Other radio appearances in the late 1930s and 1940s included American Cruise with Dick Powell, Bob Hope's radio show and the Chase & Sanborn Show with Spike Jones.

Yet it was her role as an entertainer for GIs abroad, as well as for those who returned home injured, that earned her a reputation as a star whose patriotism and compassion exceeded her desire to burnish her own image.

She regarded her wartime experiences as "the greatest thing in my life."

"I'd sing a song, and I could just see the guys getting this faraway expression," she told the Palm Beach Post in 2000. "I knew they were going home in their minds."

And it never failed that when she sang I'm in the Mood for Love , some GI would stand up and say, "You've come to the right place, sister!"

"She knows just how much sex to pour and still be dignified," Hope once said of her.

During World War II, Ms. Langford and Hope shared many adventures in their travels with their troupe of performers. One night, she told a Florida newspaper in 2003, the two of them had to jump out of Jeep to avoid fire from a German fighter plane. Both of them landed, Hope first, in a culvert.

She said Hope screamed, "Oh, my God, I'm hit!" But it was just Ms. Langford landing on top of him.

Another time she, Hope and others spent the night in the basement of a hotel in Algiers as bombs burst overhead and Hope cracked jokes.

In all, she visited bases in England, Africa, Sicily, the Caribbean and the Pacific, earning the nickname "sweetheart of the fighting fronts."
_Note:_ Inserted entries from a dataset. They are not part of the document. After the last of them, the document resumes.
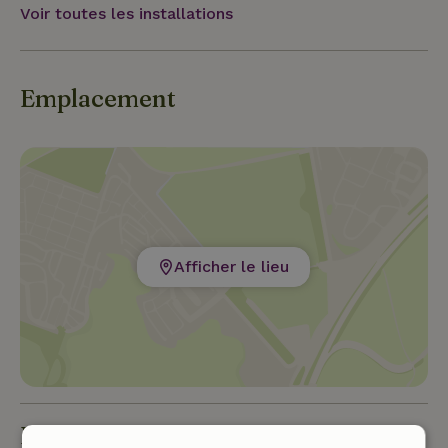
Voir toutes les installations
qui mènent à des ruisseaux cachés et à des lieux
de pique-nique tranquilles. Le soir, tu pourras
profiter d'un ciel étoilé.
Emplacement
Afficher le lieu
Bon à savoir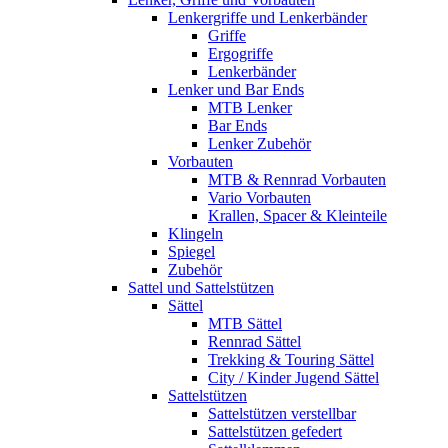
Lenkergriffe und Lenkerbänder
Griffe
Ergogriffe
Lenkerbänder
Lenker und Bar Ends
MTB Lenker
Bar Ends
Lenker Zubehör
Vorbauten
MTB & Rennrad Vorbauten
Vario Vorbauten
Krallen, Spacer & Kleinteile
Klingeln
Spiegel
Zubehör
Sattel und Sattelstützen
Sättel
MTB Sättel
Rennrad Sättel
Trekking & Touring Sättel
City / Kinder Jugend Sättel
Sattelstützen
Sattelstützen verstellbar
Sattelstützen gefedert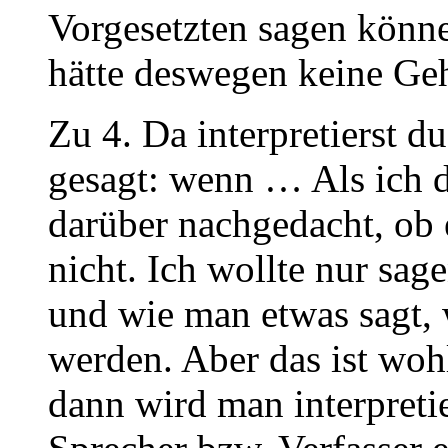
Vorgesetzten sagen könne
hätte deswegen keine G
Zu 4. Da interpretierst d
gesagt: wenn … Als ich d
darüber nachgedacht, ob 
nicht. Ich wollte nur sa
und wie man etwas sagt, 
werden. Aber das ist woh
dann wird man interpret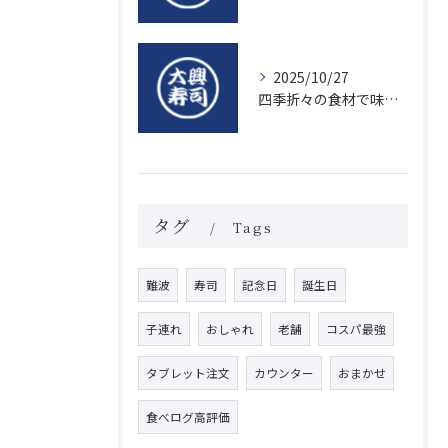
2025/10/27
四季折々の食材で味わう絶品握り寿司の魅力
タグ
Tags
難波
寿司
記念日
誕生日
子連れ
おしゃれ
老舗
コスパ最強
タブレット注文
カウンター
おまかせ
食べログ高評価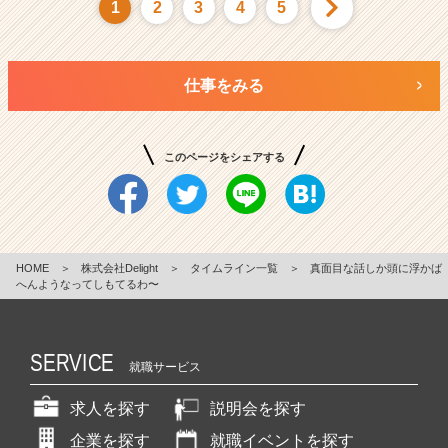
1
2
3
4
5
仕事をみる
このページをシェアする
HOME
＞
株式会社Delight
＞
タイムライン一覧
＞
真面目な話しか頭に浮かば
へんようなってしもてるわ〜
SERVICE
就職サービス
求人を探す
説明会を探す
企業を探す
就職イベントを探す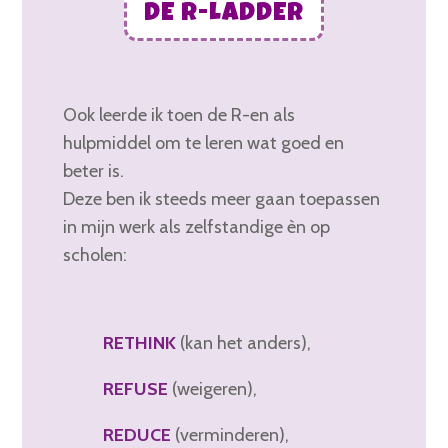
DE R-LADDER
Ook leerde ik toen de R-en als
hulpmiddel om te leren wat goed en
beter is.
Deze ben ik steeds meer gaan toepassen
in mijn werk als zelfstandige èn op
scholen:
RETHINK
(kan het anders),
REFUSE
(weigeren),
R
EDUCE
(verminderen),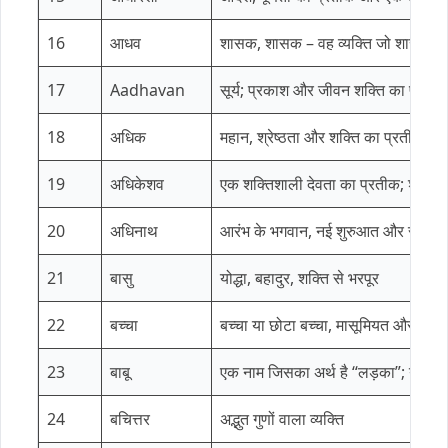
16
आधव
शासक, शासक – वह व्यक्ति जो शासन या
17
Aadhavan
सूर्य; प्रकाश और जीवन शक्ति का प्रती
18
अधिक
महान, श्रेष्ठता और शक्ति का प्रतीक।
19
अधिकेशव
एक शक्तिशाली देवता का प्रतीक; शक्ति 
20
अधिनाथ
आरंभ के भगवान, नई शुरुआत और सृजन 
21
बासु
योद्धा, बहादुर, शक्ति से भरपूर
22
बच्चा
बच्चा या छोटा बच्चा, मासूमियत और पवित
23
बाबू
एक नाम जिसका अर्थ है “लड़का”; युवावस
24
बचित्तर
अद्भुत गुणों वाला व्यक्ति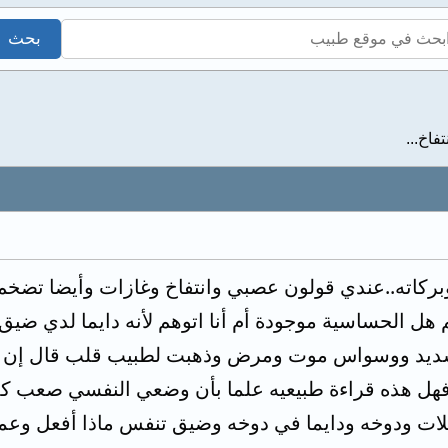
فاخ...
وبركاته..عندي قولون عصبي وانتفاخ وغازات وأيضا تضخم
هل الحساسية موجودة أم أنا اتوهم لأنه دايما لدي ضي
ديد ووسواس موت ومرض وذهبت لطبيب قلب قال إن الق
aortic diameter 20 فهل هذه قراءة طبيعيه علما بأن وضعي النفس
ات ودوخه ودايما في دوخه وضيق تنفس ماذا أفعل وعمل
She continued her commitment to servicemen when she returned to the United States. In 1944-45, she wrote a diary for the New York Journal-American about her experiences visiting servicemen who had been wounded in World War II. Her "Purple Heart Diary" included passages like this, written after a visit to Oak Knoll Naval Hospital in Oakland, Calif.:

"As I sang, I felt a surging response from these men like I've never before received from an audience. I could hardly hit the high notes, there was such a lump in my throat. Their emotions fairly rolled and broke across the ward. ...

"I suddenly thought what a terrible thing it would have been if I hadn't shown up. I ran to the little washroom the nurses use. There I had myself a good cry."

A favorite song of the wounded soldiers was Embraceable You .

"I shall always feel a kindly Providence led me to its choice," she wrote. Once, singing it to a GI who was "practically dead," the soldier "began smiling." It was the favorite song of his sweetheart back home.

In 1952, Ms. Langford and her then-husband, matinee idol Jon Hall, and a troupe of entertainers spent six weeks in Korea performing for GIs there. In 1966, she also joined others who entertained troops in Vietnam for several weeks.

She dropped out of Hollywood in the mid 1950s but kept performing for many years at the Outrigger, a restaurant she had owned for many years in Jensen Beach.

Ms. Langford married actor Hall in 1938; they divorced in 1953 but remained friends until his death in 1979. In 1955, she married Ralph Evinrude, of the outboard-motor Evinrudes. He died in 1986.

In 1994, Ms. Langford married Harold Stuart, an assistant secretary of the Air Force under President Harry Truman. Stuart survives her. She had no children.

--Information from the Lakeland Ledger was used in this report.